*TEXTAUSZUG*:
────────

Am Fuße des hohen Granitrückens, welcher im Jugendalter unseres Planeten, bei Bildung des antillischen Meerbusens, dem Einbruch der Wasser getrotzt hat, beginnt eine weite, unabsehbare Ebene. Wenn man die Bergtäler von Caracas und den inselreichen See Tacarigua,18 in dem die nahen Pisang-Stämme19 sich spiegeln, wenn man die Fluren, welche mit dem zarten und lichten Grün des tahitischen Zuckerschilfes20 prangen, oder den ernsten Schatten der Kakao-Gebüsche zurücklässt, so ruht der Blick im Süden auf Steppen, die scheinbar ansteigend, in schwindender Ferne, den Horizont begrenzen.

Aus der üppigen Fülle des organischen Lebens tritt der Wanderer betroffen an den öden Rand einer baumlosen, pflanzenarmen Wüste. Kein Hügel, keine Klippe erhebt sich inselförmig in dem unermesslichen Raume. Nur hier und dort liegen gebrochene Flözschichten von zweihundert Quadratmeilen Oberfläche bemerkbar höher als die angrenzenden Teile. Bänke nennen die Eingebornen diese Erscheinung, gleichsam ahndungsvoll durch die Sprache den alten Zustand der Dinge bezeichnend, da jene Erhöhungen Untiefen, die Steppen selbst aber der Boden eines großen Mittelmeeres waren.

Noch gegenwärtig ruft oft nächtliche Täuschung diese Bilder der Vorzeit zurück. Wenn im raschen Aufsteigen und Niedersinken die leitenden Gestirne den Saum der [14]Ebene erleuchten oder wenn sie zitternd ihr Bild verdoppeln in der untern Schicht der wogenden Dünste, glaubt man den küstenlosen Ozean vor sich zu sehen. Wie dieser erfüllt die Steppe das Gemüt mit dem Gefühl der Unendlichkeit und durch dies Gefühl, wie den sinnlichen Eindrücken des Raumes sich entwindend, mit geistigen Anregungen höherer Ordnung. Aber freundlich zugleich ist der Anblick des klaren Meeresspiegels, in welchem die leichtbewegliche, sanft aufschäumende Welle sich kräuselt; tot und starr liegt die Steppe hingestreckt wie die nackte Felsrinde eines verödeten Planeten.

In allen Zonen bietet die Natur das Phänomen dieser großen Ebenen dar; in jeder haben sie einen eigentümlichen Charakter, eine Physiognomie, welche durch die Verschiedenheit ihres Bodens, durch ihr Klima und durch ihre Höhe über der Oberfläche des Meeres bestimmt wird.

────────

Einige Einträge:
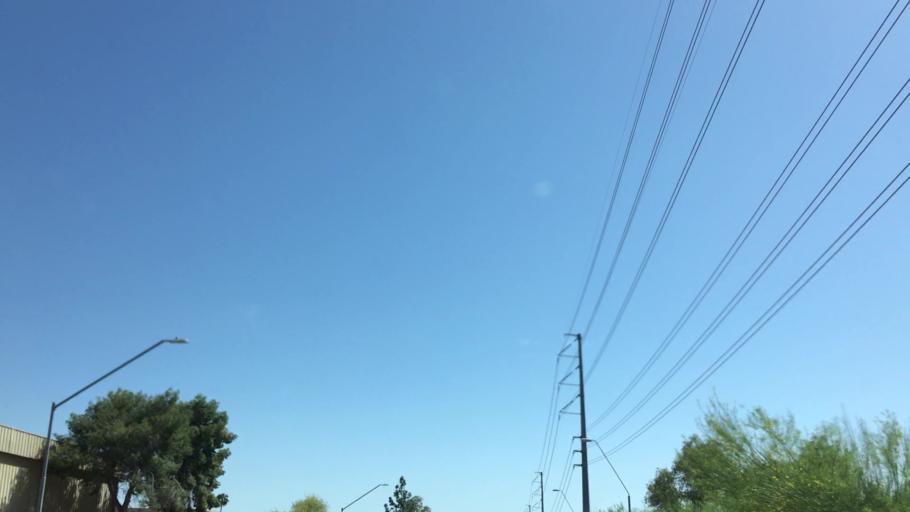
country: US
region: Arizona
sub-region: Maricopa County
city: Peoria
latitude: 33.5879
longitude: -112.2029
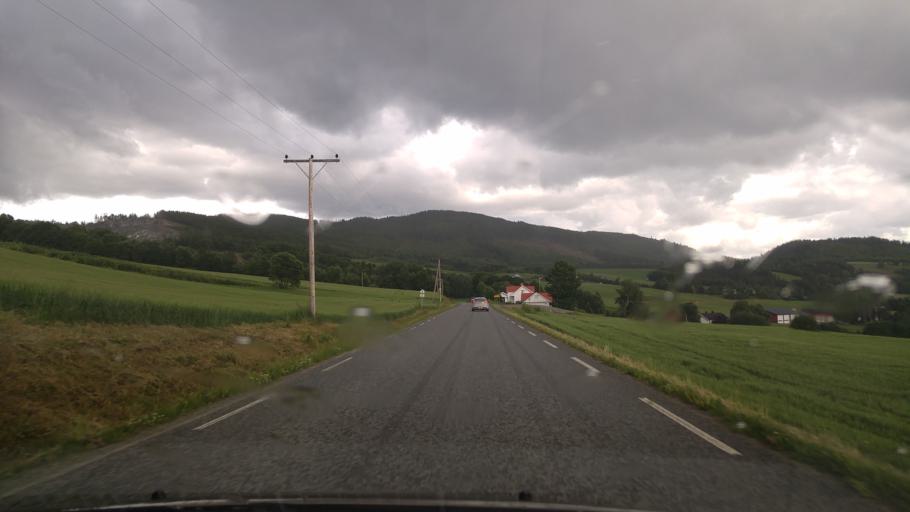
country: NO
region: Nord-Trondelag
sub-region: Levanger
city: Skogn
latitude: 63.6844
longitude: 11.2375
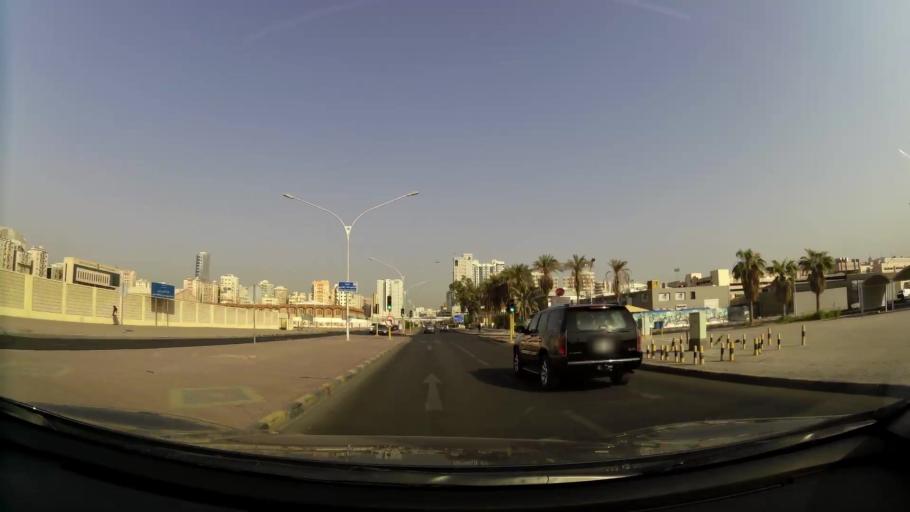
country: KW
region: Muhafazat Hawalli
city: Hawalli
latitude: 29.3248
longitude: 48.0306
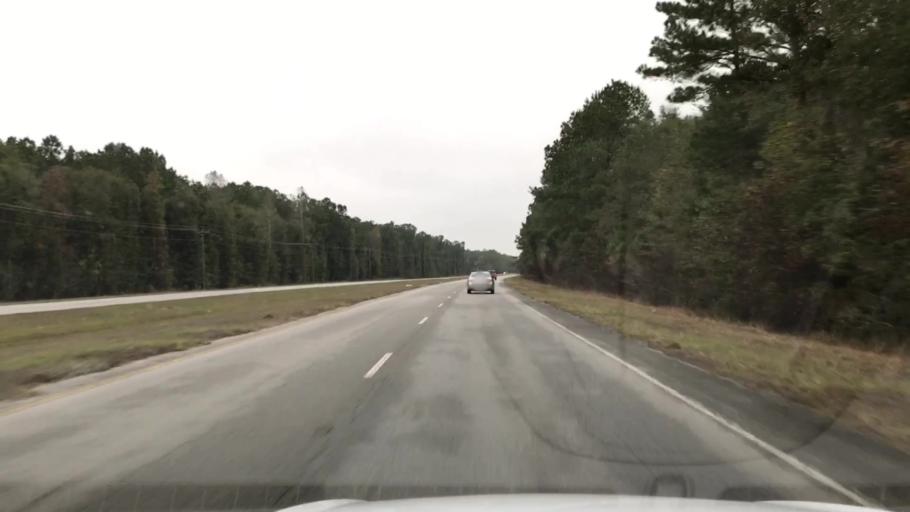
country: US
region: South Carolina
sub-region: Charleston County
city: Awendaw
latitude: 32.9555
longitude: -79.6927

────────

*AUFGABEN*:
#1 Nenne alle Faktoren, die laut dem Textauszug die Physiognomie der großen Ebenen bestimmen.
#2 Übernimm aus dem Textauszug wortgetreu die Passage von „In allen Zonen“ bis „Meeres bestimmt wird.“.
Die Einträge haben mit dem Textauszug nichts zu tun.

*LÖSUNGEN*:
#1
- die Verschiedenheit ihres Bodens
- ihr Klima
- ihre Höhe über der Oberfläche des Meeres

#2
In allen Zonen bietet die Natur das Phänomen dieser großen Ebenen dar; in jeder haben sie einen eigentümlichen Charakter, eine Physiognomie, welche durch die Verschiedenheit ihres Bodens, durch ihr Klima und durch ihre Höhe über der Oberfläche des Meeres bestimmt wird.